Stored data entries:
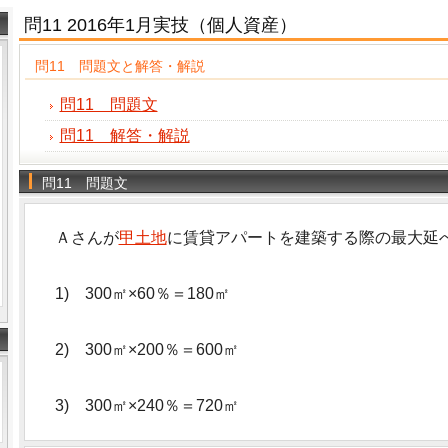
問11 2016年1月実技（個人資産）
問11 問題文と解答・解説
問11 問題文
問11 解答・解説
問11 問題文
Ａさんが
甲土地
に賃貸アパートを建築する際の最大延
1) 300㎡×60％＝180㎡
2) 300㎡×200％＝600㎡
3) 300㎡×240％＝720㎡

__Assignment__: Without the pictures, give the entries above back exactly.

__Answer box__:
問11 2016年1月実技（個人資産）
問11 問題文と解答・解説
問11 問題文
問11 解答・解説
問11 問題文
Ａさんが
甲土地
に賃貸アパートを建築する際の最大延
1) 300㎡×60％＝180㎡
2) 300㎡×200％＝600㎡
3) 300㎡×240％＝720㎡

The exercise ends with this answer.